I am sitting in the Las Vegas airport waiting to board my flight to Minneapolis having just left the last session of the Western Education and Research Activities conference that was held at the lovely Excalibur Hotel and Casino. One participant traveled all the way from Nigeria to attend the conference. It was great to see both old and new faces.
For this group, I serve as the vice-chair, so I helped organize the conference along with the other members of the executive committee. This year’s meeting featured presentations that focused on agribusiness teaching and learning outcomes as well as presentations on risk management in agri-food chains, global agri-food chains, and entrepreneurship and marketing.We had a pretty good turn out of 24 members, but we would always like a few more. We had a nice discussion during out business meeting about how to increase participation for future meetings. I think we got some good ideas and I am excited to try them out for the next meeting, which will be held in Santa Clara, CA next year.
Next week I head to Atlanta for the International Food and Agribusiness Management Association meetings where I will be presenting some research from one of my graduate students. Now if I could just finalize the presentation….
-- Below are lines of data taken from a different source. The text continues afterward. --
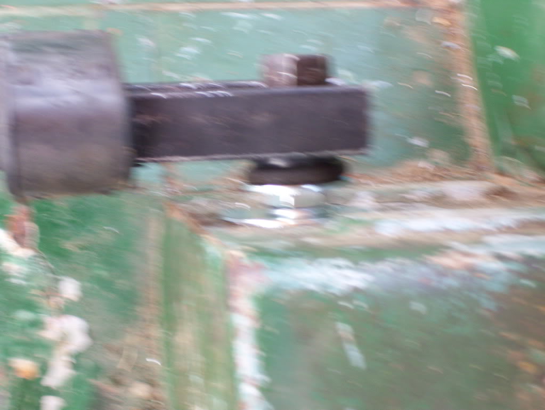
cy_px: 205
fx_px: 1703
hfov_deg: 18.2
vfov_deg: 13.7
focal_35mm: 108
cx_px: 272
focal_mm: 18
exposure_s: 1/30
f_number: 4.6
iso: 160
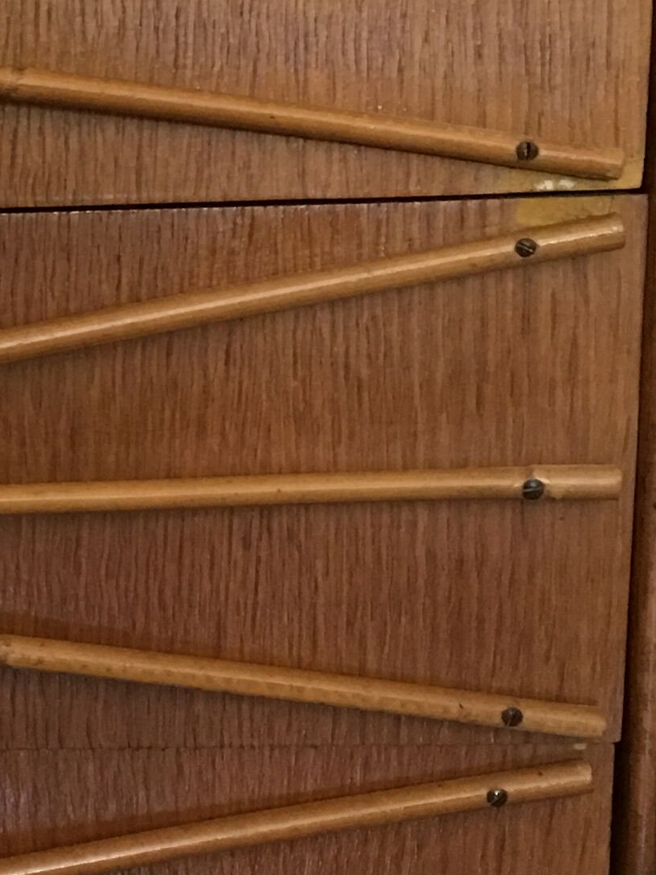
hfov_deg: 12.9
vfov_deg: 18.4
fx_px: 2703
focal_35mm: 107
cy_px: 454
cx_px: -421
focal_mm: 4.15
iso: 80
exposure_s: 1/10
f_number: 2.2
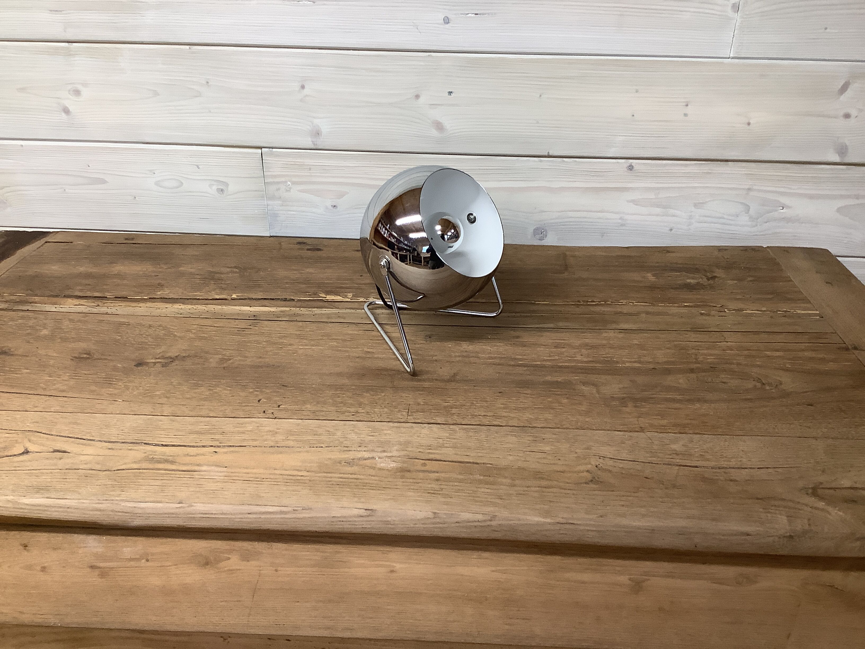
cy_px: 324
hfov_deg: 58.4
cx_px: 432
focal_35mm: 31
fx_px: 775
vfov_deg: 45.4
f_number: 2.4
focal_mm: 3.3
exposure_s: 1/50
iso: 100
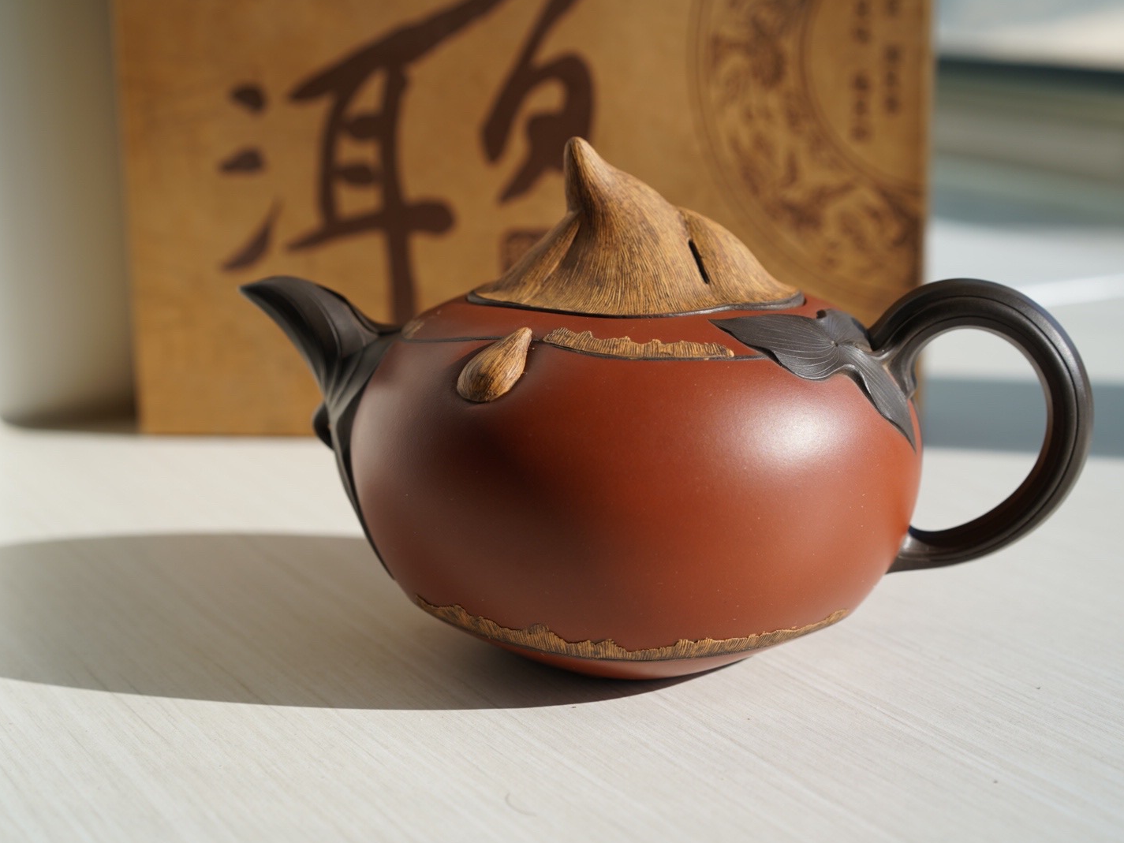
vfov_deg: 24.4
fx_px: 1948
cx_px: 571
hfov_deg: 32.2
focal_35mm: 60
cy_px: 421
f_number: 5.6
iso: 100
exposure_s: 1/320
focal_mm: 55
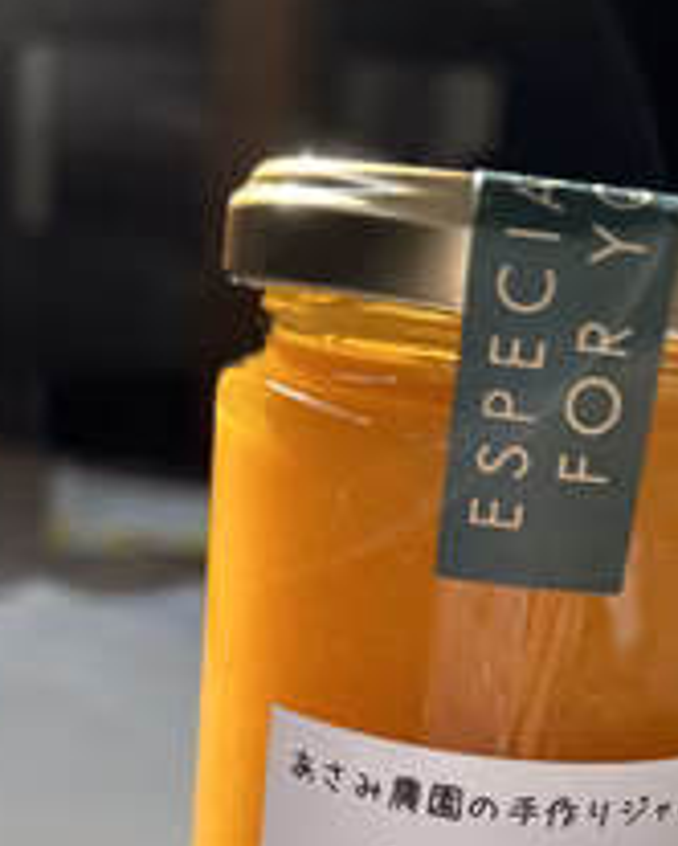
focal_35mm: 49
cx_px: 421
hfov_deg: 30.8
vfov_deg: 35.3
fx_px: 1227
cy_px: 793
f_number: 1.5
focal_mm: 5.7
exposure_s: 1/1089
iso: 50
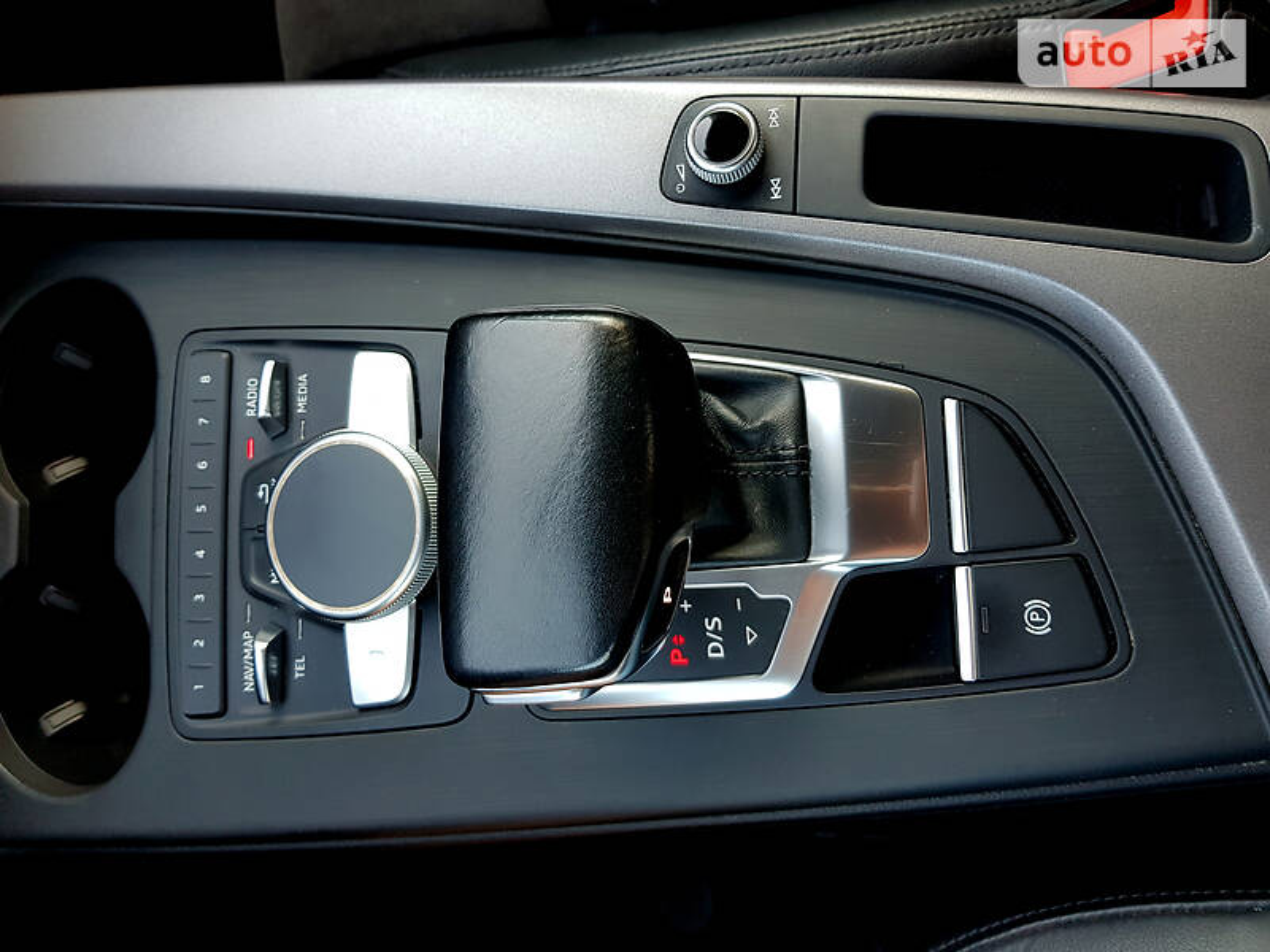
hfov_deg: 67.3
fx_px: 954
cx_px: 635
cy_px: 476
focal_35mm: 26
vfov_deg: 53.1
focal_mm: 4.2
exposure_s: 1/50
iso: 64
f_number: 1.7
Like any other business, it is important for faculty to gather information from our customers to see how well we are doing. In business world, this is done through comment cards, social media, or other methods such as surveys. At the University of Saskatchewan, we have the SEEQ (Student Evaluation of Educational Quality) questionnaire. We have recently moved to an online format of evaluation, and yesterday I received an email stating that my results were in. It is always with a bit of nervousness that I open these as I want to see if my idea of how the course went matches the students’ perception.
I think the best part of the student evaluations are the comments as these are actually what the students want to say, not the answer to a question they might not care about. It is fun to get together with other teachers and discuss the comments. One of my favorites was from a grad student friend of mine who was told his shoes were too squeaky. This year, my comments were pretty positive, but there was some room for improvement in providing timely feedback and making the class a little different from another class.
As these are anonymous, I think I can post some of the better (funnier) comments. I chose not to post the comments that said I was terrible.
Student: I had a wonderful time this semester attending this class. Eric is full of humor which kept the class light and I only fell asleep during class once the entire semester! :)
Student: Even the 5 page essay was interesting to research and didn’t feel like a form of punishment.
Student: Previous students said this class was easy but apparently that changed… with no warning.. until the mid-term.
And finally, one that I will have to show the folks in charge of tenure and promotion…
Student: One of the best lecturers I have encountered so far. Even though he is currently an assistant professor, he deserves to be a professor. Excellent at making a boring topic more interesting.
Well, the school year is finally over for me. Exams have been marked and grades are submitted, so now I get to do what I want to do. I am currently working on a few research projects and will be presenting some of the findings at various conferences this summer.
The first conference I am attending is the Alberta Agricultural Economics Association meetings which are being held in Red Deer, Alberta. This is my first go-round as an invited speaker, so that is new. At these meetings, I will be presenting some of my research on agricultural innovation. I have never attended this conference, so I am excited to see the presentations and meet some new people. The world of agricultural economics is a small one, and even more so when it is limited to a specific region within a specific country. For those interested, a copy of my slides are available here
After the Red Deer meetings, I have a few weeks at Saskatoon before on the road to Las Vegas and Atlanta for two other meetings. Then off to Warsaw and Washington, DC in July and August. Should be a fun summer!